INFORMATION |
-- -- --
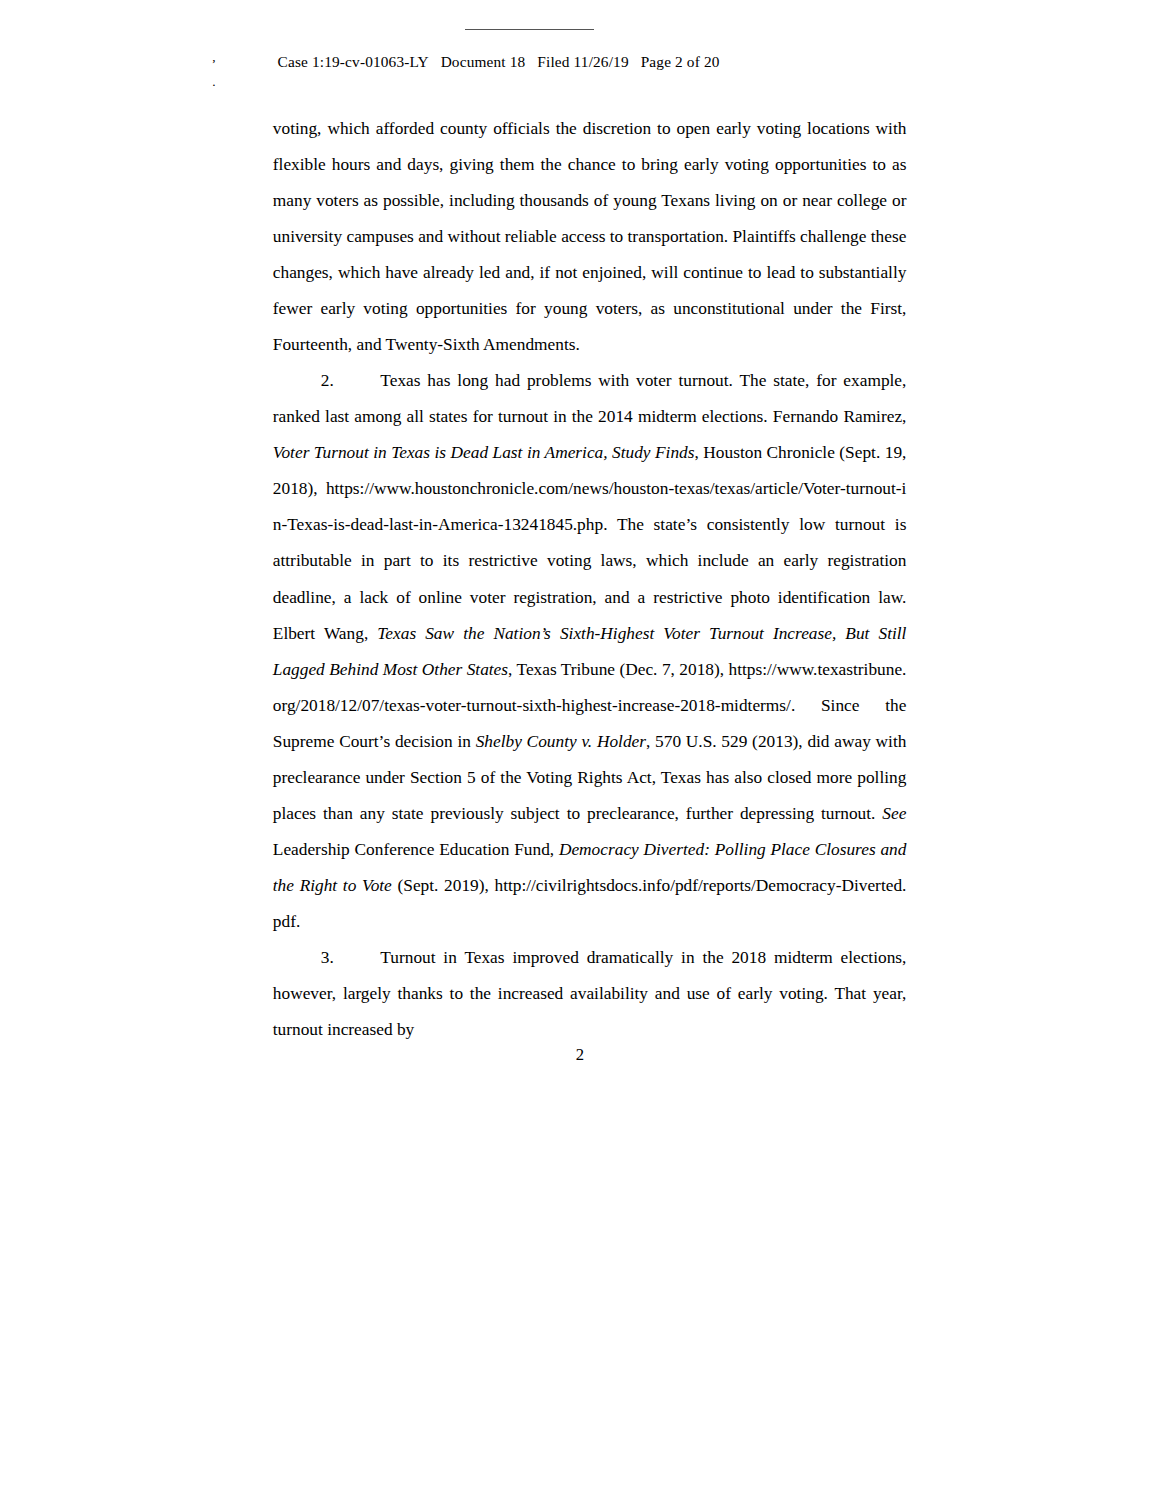,.
Case 1:19-cv-01063-LY Document 18 Filed 11/26/19 Page 2 of 20
voting, which afforded county officials the discretion to open early voting locations with flexible hours and days, giving them the chance to bring early voting opportunities to as many voters as possible, including thousands of young Texans living on or near college or university campuses and without reliable access to transportation. Plaintiffs challenge these changes, which have already led and, if not enjoined, will continue to lead to substantially fewer early voting opportunities for young voters, as unconstitutional under the First, Fourteenth, and Twenty-Sixth Amendments.
2. Texas has long had problems with voter turnout. The state, for example, ranked last among all states for turnout in the 2014 midterm elections. Fernando Ramirez, Voter Turnout in Texas is Dead Last in America, Study Finds, Houston Chronicle (Sept. 19, 2018), https://www.houstonchronicle.com/news/houston-texas/texas/article/Voter-turnout-in-Texas-is-dead-last-in-America-13241845.php. The state’s consistently low turnout is attributable in part to its restrictive voting laws, which include an early registration deadline, a lack of online voter registration, and a restrictive photo identification law. Elbert Wang, Texas Saw the Nation’s Sixth-Highest Voter Turnout Increase, But Still Lagged Behind Most Other States, Texas Tribune (Dec. 7, 2018), https://www.texastribune.org/2018/12/07/texas-voter-turnout-sixth-highest-increase-2018-midterms/. Since the Supreme Court’s decision in Shelby County v. Holder, 570 U.S. 529 (2013), did away with preclearance under Section 5 of the Voting Rights Act, Texas has also closed more polling places than any state previously subject to preclearance, further depressing turnout. See Leadership Conference Education Fund, Democracy Diverted: Polling Place Closures and the Right to Vote (Sept. 2019), http://civilrightsdocs.info/pdf/reports/Democracy-Diverted.pdf.
3. Turnout in Texas improved dramatically in the 2018 midterm elections, however, largely thanks to the increased availability and use of early voting. That year, turnout increased by
2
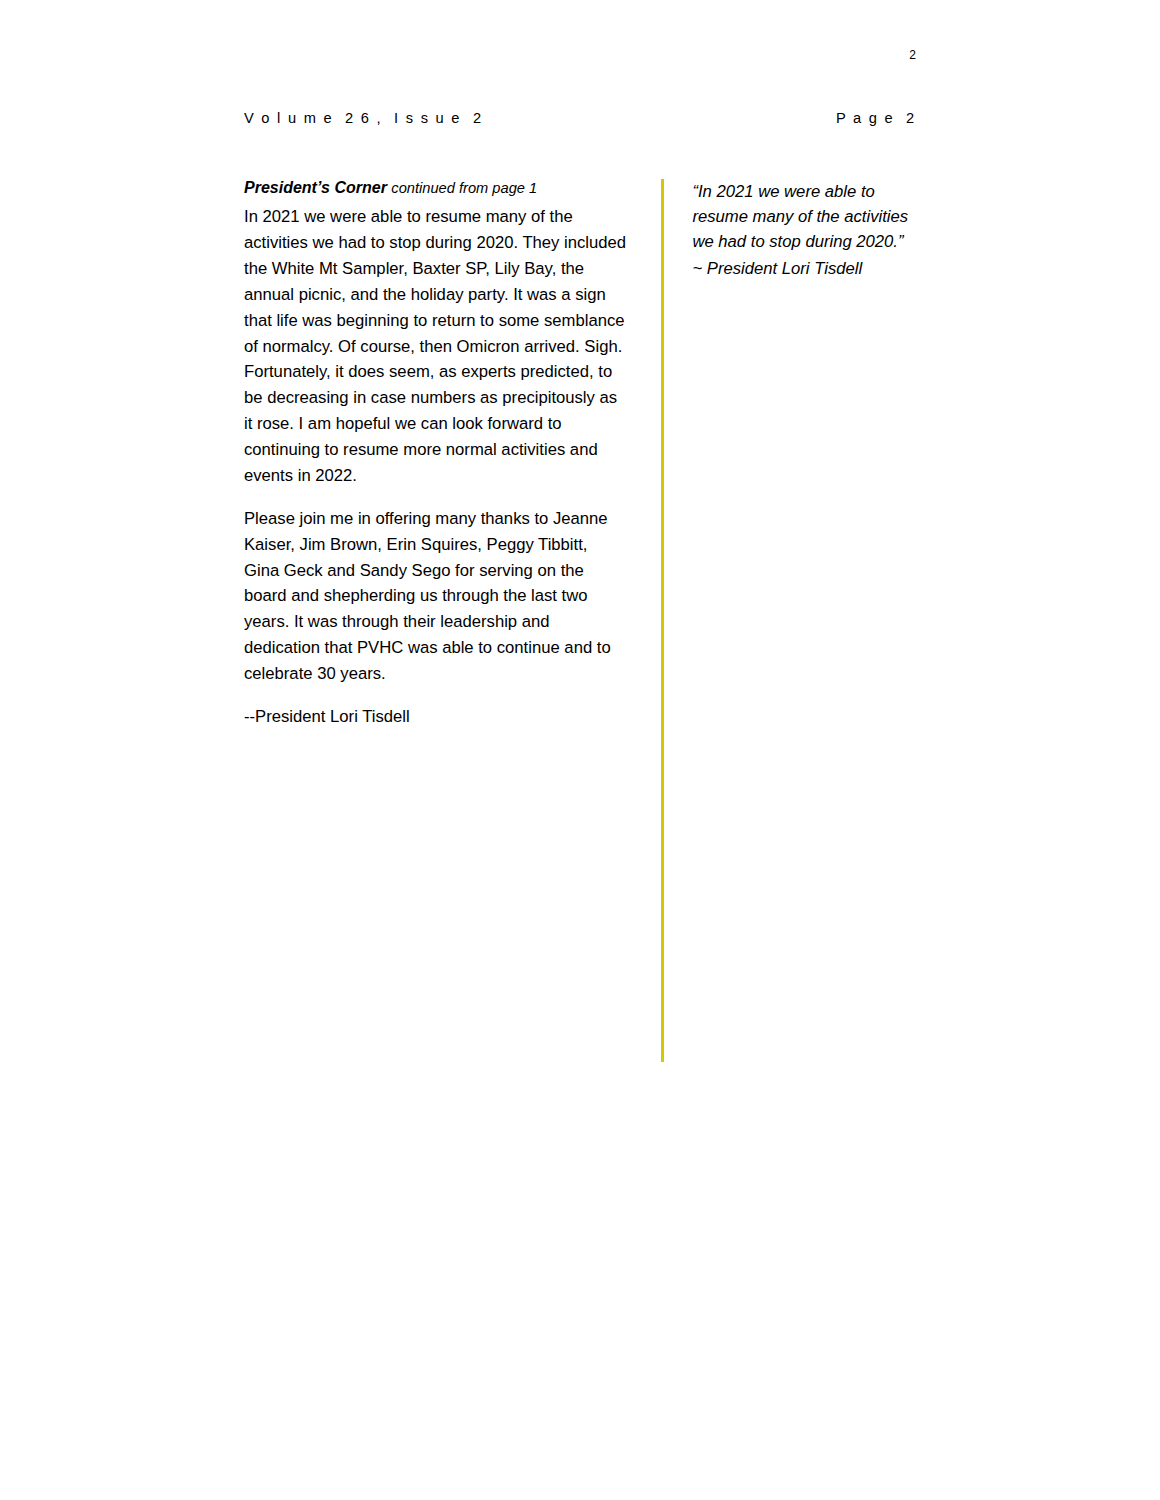2
V o l u m e 2 6 , I s s u e 2 P a g e 2
President’s Corner continued from page 1
In 2021 we were able to resume many of the activities we had to stop during 2020. They included the White Mt Sampler, Baxter SP, Lily Bay, the annual picnic, and the holiday party. It was a sign that life was beginning to return to some semblance of normalcy. Of course, then Omicron arrived. Sigh. Fortunately, it does seem, as experts predicted, to be decreasing in case numbers as precipitously as it rose. I am hopeful we can look forward to continuing to resume more normal activities and events in 2022.
Please join me in offering many thanks to Jeanne Kaiser, Jim Brown, Erin Squires, Peggy Tibbitt, Gina Geck and Sandy Sego for serving on the board and shepherding us through the last two years. It was through their leadership and dedication that PVHC was able to continue and to celebrate 30 years.
--President Lori Tisdell
“In 2021 we were able to resume many of the activities we had to stop during 2020.” ~ President Lori Tisdell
-- -- --
YOUR TASK |
Write out every record above exactly as it stands, but leave out the pictures.

EXERCISE RESPONSE |
,.
Case 1:19-cv-01063-LY Document 18 Filed 11/26/19 Page 2 of 20
voting, which afforded county officials the discretion to open early voting locations with flexible hours and days, giving them the chance to bring early voting opportunities to as many voters as possible, including thousands of young Texans living on or near college or university campuses and without reliable access to transportation. Plaintiffs challenge these changes, which have already led and, if not enjoined, will continue to lead to substantially fewer early voting opportunities for young voters, as unconstitutional under the First, Fourteenth, and Twenty-Sixth Amendments.
2. Texas has long had problems with voter turnout. The state, for example, ranked last among all states for turnout in the 2014 midterm elections. Fernando Ramirez, Voter Turnout in Texas is Dead Last in America, Study Finds, Houston Chronicle (Sept. 19, 2018), https://www.houstonchronicle.com/news/houston-texas/texas/article/Voter-turnout-in-Texas-is-dead-last-in-America-13241845.php. The state’s consistently low turnout is attributable in part to its restrictive voting laws, which include an early registration deadline, a lack of online voter registration, and a restrictive photo identification law. Elbert Wang, Texas Saw the Nation’s Sixth-Highest Voter Turnout Increase, But Still Lagged Behind Most Other States, Texas Tribune (Dec. 7, 2018), https://www.texastribune.org/2018/12/07/texas-voter-turnout-sixth-highest-increase-2018-midterms/. Since the Supreme Court’s decision in Shelby County v. Holder, 570 U.S. 529 (2013), did away with preclearance under Section 5 of the Voting Rights Act, Texas has also closed more polling places than any state previously subject to preclearance, further depressing turnout. See Leadership Conference Education Fund, Democracy Diverted: Polling Place Closures and the Right to Vote (Sept. 2019), http://civilrightsdocs.info/pdf/reports/Democracy-Diverted.pdf.
3. Turnout in Texas improved dramatically in the 2018 midterm elections, however, largely thanks to the increased availability and use of early voting. That year, turnout increased by
2
2
V o l u m e 2 6 , I s s u e 2 P a g e 2
President’s Corner continued from page 1
In 2021 we were able to resume many of the activities we had to stop during 2020. They included the White Mt Sampler, Baxter SP, Lily Bay, the annual picnic, and the holiday party. It was a sign that life was beginning to return to some semblance of normalcy. Of course, then Omicron arrived. Sigh. Fortunately, it does seem, as experts predicted, to be decreasing in case numbers as precipitously as it rose. I am hopeful we can look forward to continuing to resume more normal activities and events in 2022.
Please join me in offering many thanks to Jeanne Kaiser, Jim Brown, Erin Squires, Peggy Tibbitt, Gina Geck and Sandy Sego for serving on the board and shepherding us through the last two years. It was through their leadership and dedication that PVHC was able to continue and to celebrate 30 years.
--President Lori Tisdell
“In 2021 we were able to resume many of the activities we had to stop during 2020.” ~ President Lori Tisdell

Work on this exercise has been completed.